While the Gen. Sts. c. 129, § 20 (Pub. Sts. c. 167, § 20), require that “ the answer shall set forth in clear and precise terms *101each substantive fact intended to be relied upon in avoidance of the action,” false and fraudulent representations, by which a contract is induced, are such facts. The pleading in the answer was substantially in accordance with the forms given by Chitty, and certainly as specific as those. Thus, “that the defendant was induced to enter into and to make the said agreement (or promise) by the fraud of the plaintiff; ” also, “ that he was induced to execute the said supposed deed by the fraud of the plaintiff.” 2 Chit. Pl. (16th Am. ed.) 393. If, under the circumstances, it is proper that the plaintiff should have a more specific statement, “ an order for particulars of the fraud relied on may in most cases be obtained.” 2 Chit. Pl. (16th Am. ed.) 393, note y.
It is the intention certainly of the practice act to bring the parties to distinct and well-defined issues of fact. The allegations and denials of parties are to be “ so construed by the court as to secure as far as possible substantial precision and certainty, and discourage vagueness and loose generalities.” Gen. Sts. c. 129, § 27. Pub. Sts. c. 167, § 28. The court is invested with ample power to do this, by its authority in all cases to “ order either party to file a statement of such particulars as may be necessary to give the other party and the court reasonable knowledge of the nature and grounds of the action or defence.” Gen. Sts. c. 129, § 58. Pub. Sts. c. 167, § 61. As remarked by the commissioners who framed our system of pleading and practice, as quoted by Mr. Justice Chapman in Oliver v. Colonial Gold Co. 11 Allen, 283, “ Allegations are made that the parties may have notice; but if both parties were content to act upon what they had, why should either be allowed to complain afterwards ? ”
In Blake v.

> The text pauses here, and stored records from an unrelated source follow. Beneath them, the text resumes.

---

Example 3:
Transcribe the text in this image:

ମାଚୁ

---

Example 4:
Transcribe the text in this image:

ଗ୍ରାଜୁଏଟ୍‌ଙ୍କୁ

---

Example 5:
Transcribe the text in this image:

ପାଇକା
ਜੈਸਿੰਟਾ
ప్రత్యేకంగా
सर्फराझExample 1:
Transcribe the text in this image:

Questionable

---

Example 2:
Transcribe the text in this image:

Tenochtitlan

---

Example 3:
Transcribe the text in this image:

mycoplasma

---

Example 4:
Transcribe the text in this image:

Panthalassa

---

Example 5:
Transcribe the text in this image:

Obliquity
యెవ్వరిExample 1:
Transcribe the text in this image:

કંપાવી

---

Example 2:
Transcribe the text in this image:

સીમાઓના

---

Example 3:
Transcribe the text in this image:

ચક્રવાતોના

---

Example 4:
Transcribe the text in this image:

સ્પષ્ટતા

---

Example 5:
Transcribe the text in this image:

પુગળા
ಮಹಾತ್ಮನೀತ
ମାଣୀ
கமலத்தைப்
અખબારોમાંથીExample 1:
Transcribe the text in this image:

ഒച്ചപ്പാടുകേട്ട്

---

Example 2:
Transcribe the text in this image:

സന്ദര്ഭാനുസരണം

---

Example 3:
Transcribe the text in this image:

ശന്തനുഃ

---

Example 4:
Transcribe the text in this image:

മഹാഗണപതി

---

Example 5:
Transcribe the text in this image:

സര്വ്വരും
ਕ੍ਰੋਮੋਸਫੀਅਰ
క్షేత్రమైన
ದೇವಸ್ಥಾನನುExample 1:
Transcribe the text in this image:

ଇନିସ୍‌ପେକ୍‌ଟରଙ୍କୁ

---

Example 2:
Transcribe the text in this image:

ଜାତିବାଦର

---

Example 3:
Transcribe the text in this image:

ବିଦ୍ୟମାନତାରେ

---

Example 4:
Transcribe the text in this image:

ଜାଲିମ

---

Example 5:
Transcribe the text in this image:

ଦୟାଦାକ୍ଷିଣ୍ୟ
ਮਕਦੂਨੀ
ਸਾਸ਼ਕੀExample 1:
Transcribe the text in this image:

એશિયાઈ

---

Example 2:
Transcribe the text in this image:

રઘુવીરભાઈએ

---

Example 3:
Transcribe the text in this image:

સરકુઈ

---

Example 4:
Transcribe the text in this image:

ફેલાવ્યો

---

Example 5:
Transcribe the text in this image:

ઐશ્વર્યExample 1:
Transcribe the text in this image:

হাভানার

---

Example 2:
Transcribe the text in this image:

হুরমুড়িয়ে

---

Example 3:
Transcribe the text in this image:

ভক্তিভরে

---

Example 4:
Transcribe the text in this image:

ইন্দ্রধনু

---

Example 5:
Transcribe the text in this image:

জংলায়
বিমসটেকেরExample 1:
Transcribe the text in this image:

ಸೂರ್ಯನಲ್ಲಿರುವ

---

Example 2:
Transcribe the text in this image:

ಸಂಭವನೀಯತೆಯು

Everett, 1 Allen, 248, the declaration set forth a deed containing a warranty against incumbrances, and alleged as a breach of the covenant the existence of certain rights of way over the land conveyed, no accurate description of their location being given, and it was held, on general demurrer, that the declaration was sufficient, the covenant and its breach being alleged; and that the minuteness with which the specification of the incumbrances should be made was a matter within the discretion of the presiding judge.
*102The answer in the case at bar set forth a legal defence to the action, although with vagueness and generality. Had this been seasonably called to the attention of the court by a motion for a specification of the representations relied on, it is only reasonable to believe that it would have been remedied by an appropriate order. But the plaintiff could not, by objecting to evidence in support of substantive and issuable allegations, deprive the defendant of her right to establish them. Tapley v. Goodsell, 122 Mass. 176, 181.
In this view of the case, it is unnecessary to consider what force, if any, is to be given to the supplementary statement of the presiding judge filed with his allowance of the bill of exceptions. Exceptions overruled.